Nice fish! We went out early this morning and got into some nice tailers, a few medium sized trout too. The red tide was HORRIBLE with tons of dead fish just inside ding darling in the sound.


----------



## MariettaMike (Jun 14, 2012)

I'm driving down to BoatMaster in Fort Myers to refurb my boat trailer Friday morning and plan to fly fish my way back starting at Port Charlotte on Friday afternoon through Riverview Sunday morning.

Any recommendations on ramps convenient to I75N would be much appreciated.


----------



## alphachief (Apr 16, 2008)

Very nice! Just started looking for a vacation/retirement house with access to the sound...can't wait to get back to my hometown. Where'd you get the hat? I'd like to pick one up.


----------



## Jacob_Johnson (Sep 15, 2010)

> I'm driving down to BoatMaster in Fort Myers to refurb my boat trailer Friday morning and plan to fly fish my way back starting at Port Charlotte on Friday afternoon through Riverview Sunday morning.
> 
> Any recommendations on ramps convenient to I75N would be much appreciated.


If you want to fish Pine Island Sound, the closest ramp is about 25 minutes from Exit 131 off of I-75. Its called Punta Rassa, pretty busy ramp but you have access to all kinds of water from there


----------



## Jacob_Johnson (Sep 15, 2010)

> Very nice!  Just started looking for a vacation/retirement house with access to the sound...can't wait to get back to my hometown.  Where'd you get the hat?
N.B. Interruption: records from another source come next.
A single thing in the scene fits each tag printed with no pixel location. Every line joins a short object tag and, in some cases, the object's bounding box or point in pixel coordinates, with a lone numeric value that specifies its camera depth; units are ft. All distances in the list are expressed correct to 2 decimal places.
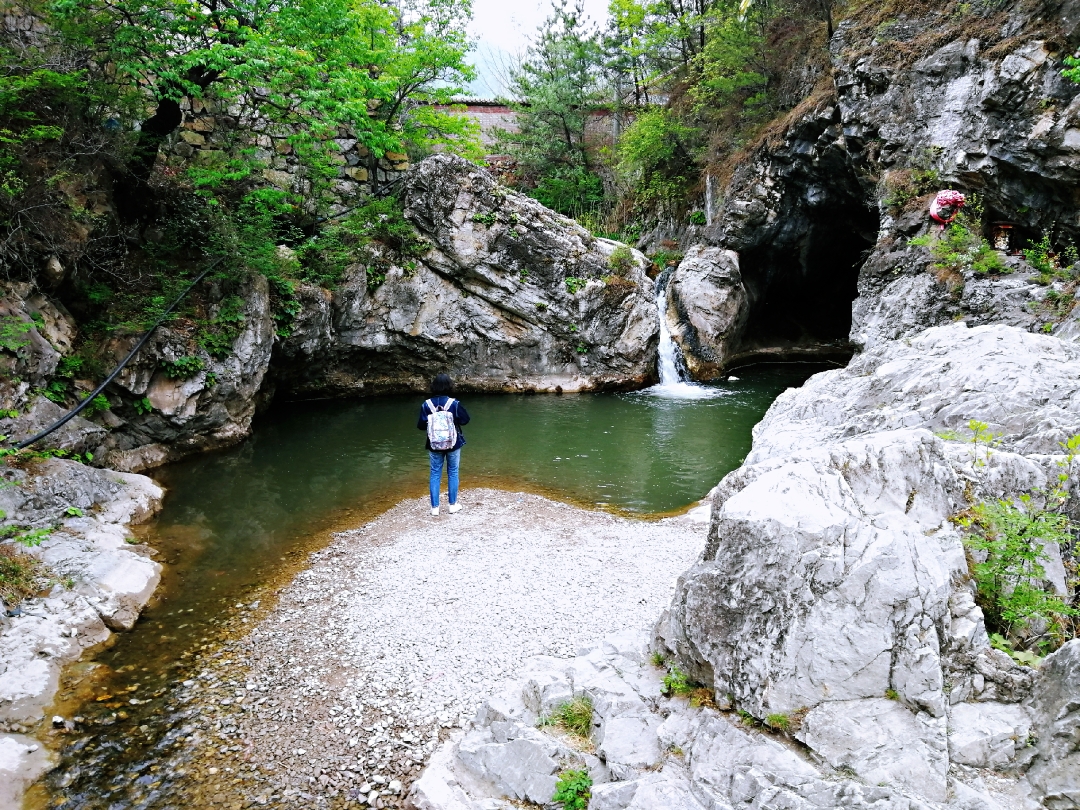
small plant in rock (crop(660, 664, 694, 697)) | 12.07
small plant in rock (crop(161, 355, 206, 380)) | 37.76
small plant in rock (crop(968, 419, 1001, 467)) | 13.46
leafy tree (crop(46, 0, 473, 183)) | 33.50
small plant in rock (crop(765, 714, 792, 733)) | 10.01
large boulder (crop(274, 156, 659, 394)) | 61.87
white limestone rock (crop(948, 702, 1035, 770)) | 9.18
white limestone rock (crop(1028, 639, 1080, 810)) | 8.33
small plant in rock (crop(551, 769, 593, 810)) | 11.28
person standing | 28.12
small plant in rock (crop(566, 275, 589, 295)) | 64.28
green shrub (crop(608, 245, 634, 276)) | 66.23
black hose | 24.30
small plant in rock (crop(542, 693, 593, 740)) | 12.88
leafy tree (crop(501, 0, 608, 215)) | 90.22
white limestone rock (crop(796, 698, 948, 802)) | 8.89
I'd like to pick one up.


Thanks! I got the hat from www.skinnywaterculture.com they have all kinds of awesome gear on there!


----------



## DuckNut (Apr 3, 2009)

Boat ramp on the N side of the Alafia river off of 41. Other non improved ones to the S. PM me if you want the locations.


----------



## MariettaMike (Jun 14, 2012)

KW: Thanks for the referral. Punta Rassa looks like a good spot for finding fishy people to follow. Sorry about the thread detour.

DN: PM coming.


----------



## Luke_WL. (Nov 28, 2012)

Ill be heading out of punta rasa Friday if you want to fish


----------